All through the passage, I just felt emotional, but I can’t name the emotion I was feeling-it was almost like a conglomeration of all kinds of emotions, but, at the same time, it really was one true emotion. It was some kind of truth speaking to me, and I felt these words were just…indescribably brilliant. That even sounds too weak for the way they made me feel; the words feel despicable, disgusting, commercialized, being written down here.

I felt like I wanted to cry but my eyes wouldn’t get wet. I made a few whimpering noises, and was grimacing at the page and squirming a little. I wanted to read faster and faster so that I could know everything this person was trying to say, to make me feel, but at the same time I wanted to read incredibly slow and let is all just sink into my being and overcome me. My entire chest and stomach ached terribly, not real pain but that feeling that makes you choke up. Whenever I hit a certain sentence, my stomach would drop a little (but not too much) and churn with some tumultuous storm that was so foreign to me, I couldn’t even place where it had come from. It was all over my chest and stomach. The rest of my body was tingly and numb at the same time. It was not like anything I’d ever felt before.

This line is far overused-“not like anything I’ve ever felt before”-because it is so relevant.
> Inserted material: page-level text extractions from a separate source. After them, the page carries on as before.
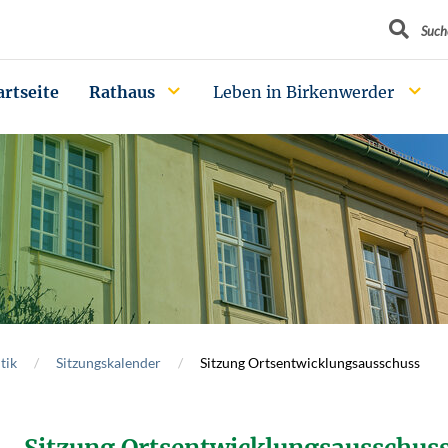
Suchbegrif
Such
artseite
Rathaus
Leben in Birkenwerder
tik
Sitzungskalender
Sitzung Ortsentwicklungsausschuss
Every experience is new in its own way. This is why it’s so hard to make words add up to feelings. Because you only have a small store of words to choose from but unlimited feelings and emotions that no one can ever truly give to someone else.

Well-used words can come close, but they can never make someone feel the same exact emotion as someone else. It’s just impossible.You can write something that means something emotionally to you, but it just won’t hold the same feeling as what is inside of you at that exact moment.